Presidía las ceremonias del estricto juicio a los muertos Osiris, con Horus, Tot, Maat y sus cuarenta y dos asesores especializados en las cuarenta y dos faltas que debían ser calibradas. Esta cifra, compuesta por siete veces seis, era un número doblemente mágico. Ante él se pesaban las buenas y las malas obras del difunto, el alma o resumen de su vida, y se enjuiciaba esa relación de pecados o virtudes.

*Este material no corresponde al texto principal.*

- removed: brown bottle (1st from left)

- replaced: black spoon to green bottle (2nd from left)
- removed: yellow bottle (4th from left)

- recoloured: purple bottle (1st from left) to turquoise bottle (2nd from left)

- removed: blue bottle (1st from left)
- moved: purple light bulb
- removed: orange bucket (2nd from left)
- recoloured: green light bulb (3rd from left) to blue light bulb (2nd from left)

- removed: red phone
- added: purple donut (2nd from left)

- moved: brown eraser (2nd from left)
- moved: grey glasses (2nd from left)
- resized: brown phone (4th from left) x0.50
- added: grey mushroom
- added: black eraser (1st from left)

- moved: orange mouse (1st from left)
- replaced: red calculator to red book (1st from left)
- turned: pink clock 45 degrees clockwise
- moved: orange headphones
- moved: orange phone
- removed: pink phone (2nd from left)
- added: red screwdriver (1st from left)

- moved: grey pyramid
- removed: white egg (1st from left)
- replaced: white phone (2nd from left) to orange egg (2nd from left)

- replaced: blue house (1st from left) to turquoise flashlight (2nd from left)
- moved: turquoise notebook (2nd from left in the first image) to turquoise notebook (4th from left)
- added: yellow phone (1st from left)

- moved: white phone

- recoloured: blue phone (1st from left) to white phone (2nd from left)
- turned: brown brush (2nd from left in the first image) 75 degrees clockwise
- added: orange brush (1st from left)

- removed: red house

Pero no terminaba el trámite con el pesado y defensa del difunto, tras esa primera parte, se pasaba a contrastar si lo expuesto había sido cierto y todo lo enjuiciable había sido sacado a la luz. La veracidad del juicio del alma era contrastada con el pesado minucioso y preciso del corazón, colocado en la balanza frente a una leve pluma, y bastaba que ese corazón fuera quien inclinase la balanza en su lado para que se condenara al muerto a la verdadera prueba final. Era condenado a padecer todos los sufrimientos posibles, inmovilizado en la oscuridad de su tumba, o inmediatamente devorado por una terrorífica divinidad, Tueris, una criatura con cabeza de cocodrilo y cuerpo de hipopótamo que aguardaba pacientemente al mentiroso.

Si todo estaba a favor del difunto, Osiris lo premiaba con el renacimiento y el paso a la vida eterna. Pero junto a él estaban otras dos divinidades especializadas en el ciclo de la muerte: Anubis, hijo de Neftis y Osiris, aunque criado y educado por Isis, y Upuaut, un antiguo dios de la guerra. Los dos, aunque especialmente Anubis, aparecen siempre con cabeza de chacal, o de perro acompañando a Osiris en el trance del juicio como sus primeros auxiliares. Eran dos seres acostumbrados a cuidar de los muertos, uno por haber ayudado en su día a embalsamar el cadáver de Osiris, y el otro por haber tenido que hacerlo en tantas ocasiones, cuando guiaba las expediciones guerreras y debía cumplir el ritual con sus guerreros fallecidos en combate.